Entries taken from a collection:
>>>

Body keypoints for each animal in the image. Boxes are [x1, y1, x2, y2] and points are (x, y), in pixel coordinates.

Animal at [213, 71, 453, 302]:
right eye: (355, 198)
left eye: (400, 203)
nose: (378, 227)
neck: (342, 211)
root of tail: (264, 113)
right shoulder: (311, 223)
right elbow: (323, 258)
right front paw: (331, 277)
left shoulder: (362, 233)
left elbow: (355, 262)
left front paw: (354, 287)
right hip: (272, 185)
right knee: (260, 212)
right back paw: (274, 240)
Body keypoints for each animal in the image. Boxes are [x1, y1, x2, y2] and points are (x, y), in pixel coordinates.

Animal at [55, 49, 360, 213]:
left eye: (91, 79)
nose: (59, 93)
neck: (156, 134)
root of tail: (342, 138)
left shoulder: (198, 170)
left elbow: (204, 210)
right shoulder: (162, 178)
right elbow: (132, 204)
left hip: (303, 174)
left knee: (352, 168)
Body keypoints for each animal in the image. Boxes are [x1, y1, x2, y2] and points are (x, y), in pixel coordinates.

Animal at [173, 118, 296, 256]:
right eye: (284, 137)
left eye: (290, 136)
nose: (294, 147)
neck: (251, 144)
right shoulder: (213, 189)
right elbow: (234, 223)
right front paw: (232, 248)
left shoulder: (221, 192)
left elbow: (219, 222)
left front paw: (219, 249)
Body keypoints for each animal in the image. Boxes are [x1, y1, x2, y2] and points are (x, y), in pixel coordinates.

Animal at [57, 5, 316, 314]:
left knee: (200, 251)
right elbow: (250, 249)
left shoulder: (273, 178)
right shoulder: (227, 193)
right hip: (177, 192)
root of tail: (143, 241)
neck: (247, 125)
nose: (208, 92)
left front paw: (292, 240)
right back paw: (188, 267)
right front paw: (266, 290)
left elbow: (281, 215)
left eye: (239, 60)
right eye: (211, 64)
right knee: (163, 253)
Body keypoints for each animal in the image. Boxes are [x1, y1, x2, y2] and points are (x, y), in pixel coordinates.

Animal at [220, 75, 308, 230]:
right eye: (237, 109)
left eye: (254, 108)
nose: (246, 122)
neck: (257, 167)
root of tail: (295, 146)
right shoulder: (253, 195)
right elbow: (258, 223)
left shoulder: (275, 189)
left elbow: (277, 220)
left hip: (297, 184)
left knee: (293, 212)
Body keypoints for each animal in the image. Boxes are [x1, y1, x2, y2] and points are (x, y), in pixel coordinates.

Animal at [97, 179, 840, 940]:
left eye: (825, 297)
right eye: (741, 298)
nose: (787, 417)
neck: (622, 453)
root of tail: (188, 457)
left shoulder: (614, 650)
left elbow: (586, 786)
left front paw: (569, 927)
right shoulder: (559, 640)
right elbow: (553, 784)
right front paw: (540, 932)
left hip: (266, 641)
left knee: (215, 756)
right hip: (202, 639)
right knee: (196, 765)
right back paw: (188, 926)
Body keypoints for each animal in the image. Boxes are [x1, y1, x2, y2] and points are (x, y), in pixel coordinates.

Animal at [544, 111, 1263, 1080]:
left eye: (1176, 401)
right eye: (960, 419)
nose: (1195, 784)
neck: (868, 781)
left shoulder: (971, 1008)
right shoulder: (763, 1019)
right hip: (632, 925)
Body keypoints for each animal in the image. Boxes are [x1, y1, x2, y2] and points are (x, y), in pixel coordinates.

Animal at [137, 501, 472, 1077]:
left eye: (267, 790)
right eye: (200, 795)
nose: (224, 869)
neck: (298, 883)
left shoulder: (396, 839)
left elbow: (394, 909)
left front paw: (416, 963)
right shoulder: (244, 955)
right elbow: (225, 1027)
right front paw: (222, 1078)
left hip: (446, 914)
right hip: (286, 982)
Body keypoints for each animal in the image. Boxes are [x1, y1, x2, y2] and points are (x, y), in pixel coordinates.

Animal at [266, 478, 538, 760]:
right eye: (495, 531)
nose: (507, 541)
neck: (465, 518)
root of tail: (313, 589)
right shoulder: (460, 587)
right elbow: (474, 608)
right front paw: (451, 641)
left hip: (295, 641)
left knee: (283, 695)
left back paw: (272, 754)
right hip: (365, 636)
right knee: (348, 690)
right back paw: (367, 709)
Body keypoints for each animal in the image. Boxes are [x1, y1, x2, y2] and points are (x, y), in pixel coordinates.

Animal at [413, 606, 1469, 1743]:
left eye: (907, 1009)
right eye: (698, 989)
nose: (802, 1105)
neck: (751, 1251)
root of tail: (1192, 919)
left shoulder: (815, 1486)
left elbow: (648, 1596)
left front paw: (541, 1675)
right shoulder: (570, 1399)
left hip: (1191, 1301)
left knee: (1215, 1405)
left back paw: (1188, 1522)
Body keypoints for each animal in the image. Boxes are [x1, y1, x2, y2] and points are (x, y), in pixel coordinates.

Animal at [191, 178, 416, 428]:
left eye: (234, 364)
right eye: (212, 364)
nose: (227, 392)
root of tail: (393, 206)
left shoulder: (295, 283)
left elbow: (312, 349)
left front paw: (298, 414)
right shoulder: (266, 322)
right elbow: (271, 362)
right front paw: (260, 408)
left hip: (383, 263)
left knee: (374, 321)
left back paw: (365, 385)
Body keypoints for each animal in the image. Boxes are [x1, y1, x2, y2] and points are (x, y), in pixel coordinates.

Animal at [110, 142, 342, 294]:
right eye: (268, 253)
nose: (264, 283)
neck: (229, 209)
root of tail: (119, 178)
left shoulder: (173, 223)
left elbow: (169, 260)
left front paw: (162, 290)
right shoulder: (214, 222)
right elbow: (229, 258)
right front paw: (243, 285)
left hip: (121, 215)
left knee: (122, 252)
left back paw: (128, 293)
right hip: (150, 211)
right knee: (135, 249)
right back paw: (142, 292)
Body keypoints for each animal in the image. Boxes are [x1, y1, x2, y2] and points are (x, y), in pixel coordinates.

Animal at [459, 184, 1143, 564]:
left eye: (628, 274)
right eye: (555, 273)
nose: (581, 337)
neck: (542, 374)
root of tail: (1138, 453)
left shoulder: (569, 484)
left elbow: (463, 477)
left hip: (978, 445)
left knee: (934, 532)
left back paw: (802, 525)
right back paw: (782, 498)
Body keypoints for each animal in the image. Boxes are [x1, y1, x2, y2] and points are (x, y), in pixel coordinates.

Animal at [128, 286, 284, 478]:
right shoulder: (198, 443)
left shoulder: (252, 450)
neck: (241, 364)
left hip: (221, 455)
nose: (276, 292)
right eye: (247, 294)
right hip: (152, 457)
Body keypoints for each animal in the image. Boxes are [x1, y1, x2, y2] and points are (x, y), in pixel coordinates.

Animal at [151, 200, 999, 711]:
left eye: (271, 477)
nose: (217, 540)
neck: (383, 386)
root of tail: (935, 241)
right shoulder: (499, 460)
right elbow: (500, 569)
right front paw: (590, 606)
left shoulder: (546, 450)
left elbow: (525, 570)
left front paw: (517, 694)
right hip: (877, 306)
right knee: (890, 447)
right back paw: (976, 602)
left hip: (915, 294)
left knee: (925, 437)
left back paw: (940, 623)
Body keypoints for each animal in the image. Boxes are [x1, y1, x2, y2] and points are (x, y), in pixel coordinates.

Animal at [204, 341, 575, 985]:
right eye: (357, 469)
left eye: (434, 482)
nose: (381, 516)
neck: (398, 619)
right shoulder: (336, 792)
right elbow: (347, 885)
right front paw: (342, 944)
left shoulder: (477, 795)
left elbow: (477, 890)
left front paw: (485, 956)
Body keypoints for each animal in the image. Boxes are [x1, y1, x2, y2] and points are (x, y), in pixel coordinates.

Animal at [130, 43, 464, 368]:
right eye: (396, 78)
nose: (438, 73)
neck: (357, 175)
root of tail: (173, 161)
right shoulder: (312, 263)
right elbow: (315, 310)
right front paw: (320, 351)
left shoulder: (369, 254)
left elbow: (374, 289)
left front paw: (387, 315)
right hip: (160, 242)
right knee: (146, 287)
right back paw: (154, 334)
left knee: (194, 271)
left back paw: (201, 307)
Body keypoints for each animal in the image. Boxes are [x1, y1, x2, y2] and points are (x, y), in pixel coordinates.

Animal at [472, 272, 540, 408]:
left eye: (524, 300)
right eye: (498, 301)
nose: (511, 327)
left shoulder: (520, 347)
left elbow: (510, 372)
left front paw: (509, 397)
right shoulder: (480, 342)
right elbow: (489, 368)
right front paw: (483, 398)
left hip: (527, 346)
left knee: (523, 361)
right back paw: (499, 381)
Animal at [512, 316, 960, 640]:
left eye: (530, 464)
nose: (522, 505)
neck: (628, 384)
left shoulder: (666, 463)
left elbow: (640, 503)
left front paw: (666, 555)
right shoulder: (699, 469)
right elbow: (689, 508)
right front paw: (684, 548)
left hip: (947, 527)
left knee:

<<<

Using the entries shown above, reproduce verbatim the lines from the line bearing "right elbow: (250, 249)" to the line bearing "left eye: (239, 60)", inclusive.

right elbow: (250, 249)
left shoulder: (273, 178)
right shoulder: (227, 193)
right hip: (177, 192)
root of tail: (143, 241)
neck: (247, 125)
nose: (208, 92)
left front paw: (292, 240)
right back paw: (188, 267)
right front paw: (266, 290)
left elbow: (281, 215)
left eye: (239, 60)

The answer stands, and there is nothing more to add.